Thread: Questions involving continuity

Hey, I've got a lot of trouble on this one thing..

Determine b & c such that f(x) is continuous

f(x)= { x+1, 1<x<3
x^2+bx+c, x≤1 or x≥3

PS:I found the answer was b=-3 and c=4, but how did they get it?

i have no idea how to do this problem, or any kinds of problems related to this in general.. my teacher really didnt explain the material and i've got a test tomorrow on this.. can you teach me how to learn the concept of this?? I HAVE NO IDEA HOW TO DO THIS!
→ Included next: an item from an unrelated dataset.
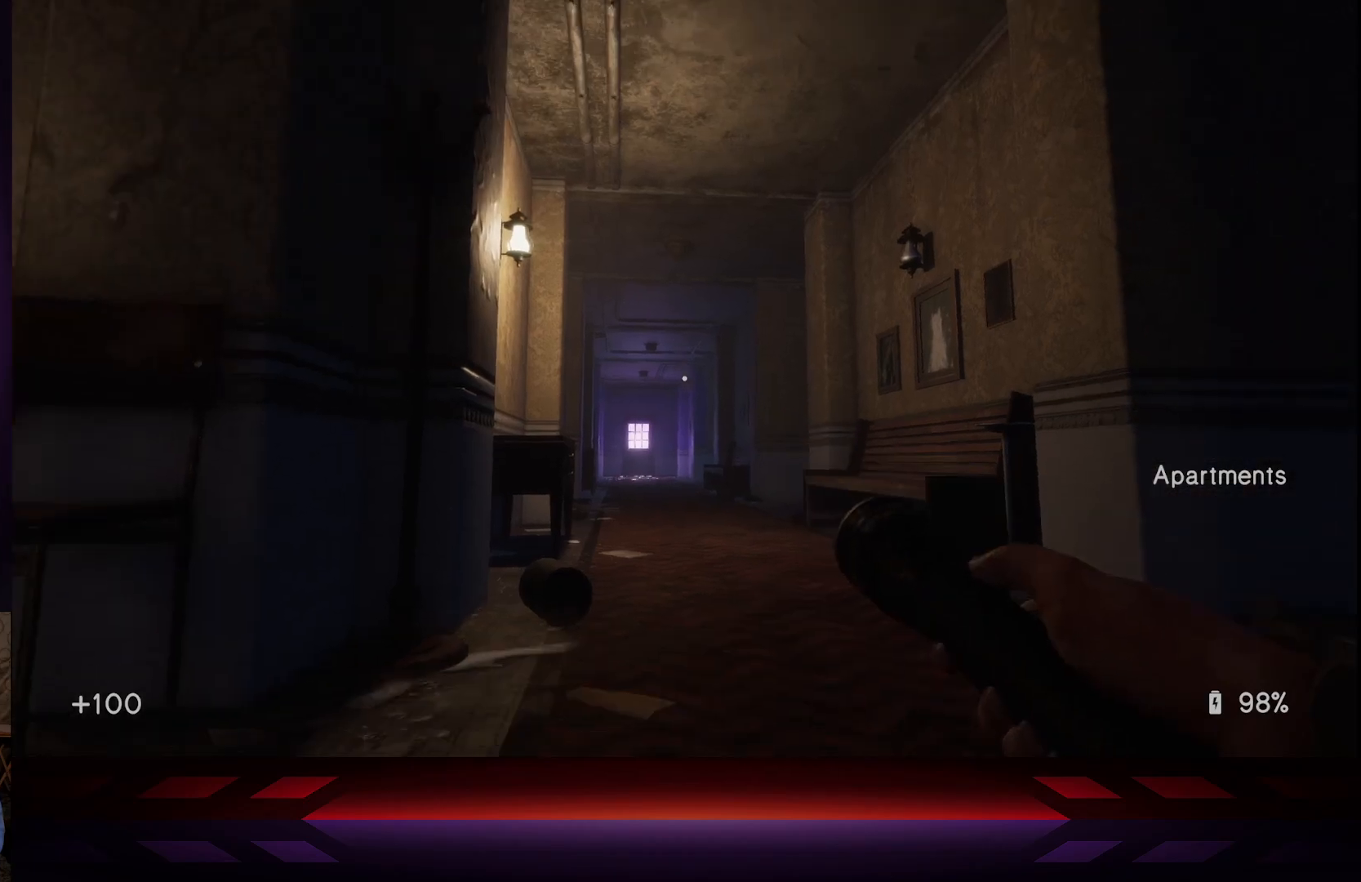
{"buttons": [], "left_stick": "center", "right_stick": "right", "events": [[483, "right_stick", "right"]]}
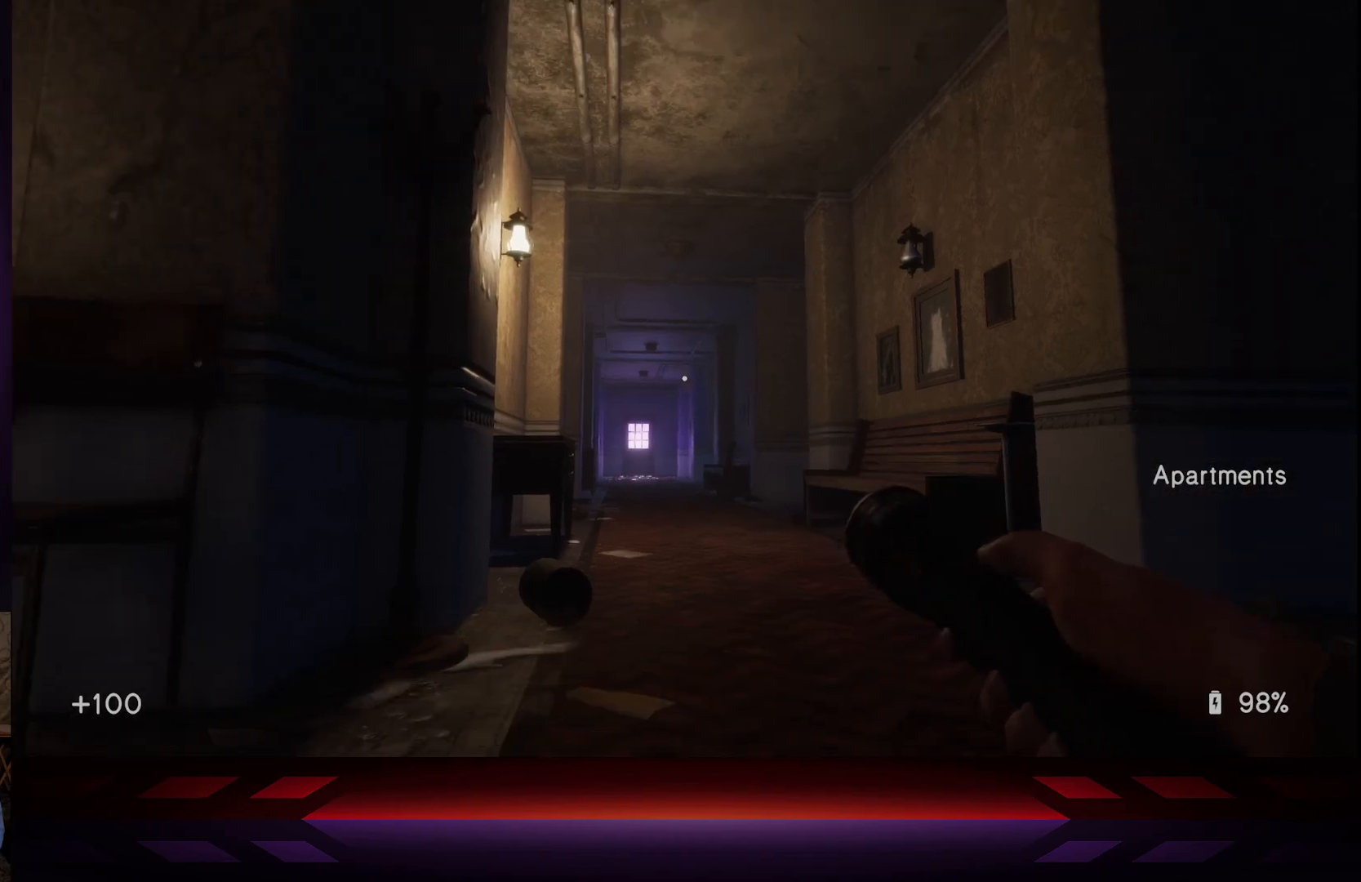
{"buttons": [], "left_stick": "center", "right_stick": "right", "events": []}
I think it's by definition, for a function to be continuous
lim f(x) as x --> a = f(a)
which also means
lim f(x) as x --> a+ = f(a) = lim f(x) as x --> a-
where lim means "limit as", x --> a+ means keeping x > a but taking it towards a and x ---> a- means x approaches a from its lower side.
So...
at x = 1
lim (x+1) as x-->a+ = lim(x^2+bx+c) as x-->a- where a = 1
1 + 1 = 1 + b + c or b + c = 1
Do the same for x --> 3+ and 3-. Find b and c.

Well, I tried doing the problem..

1=1^2+b+c
3=9+3b+c

-6-3b=c
1=1+b+(-6-3b)
6=-2b
b=-3

Then I tried plugging b into the equation...

1=1-3+c
3=c

I got b right.. but c=4, how do I do it?

Nevermind, I figured out how to do the problem.. I'll keep on studying so hopefully I'll get the concepts. Thanks for the explanation, it helped a lot!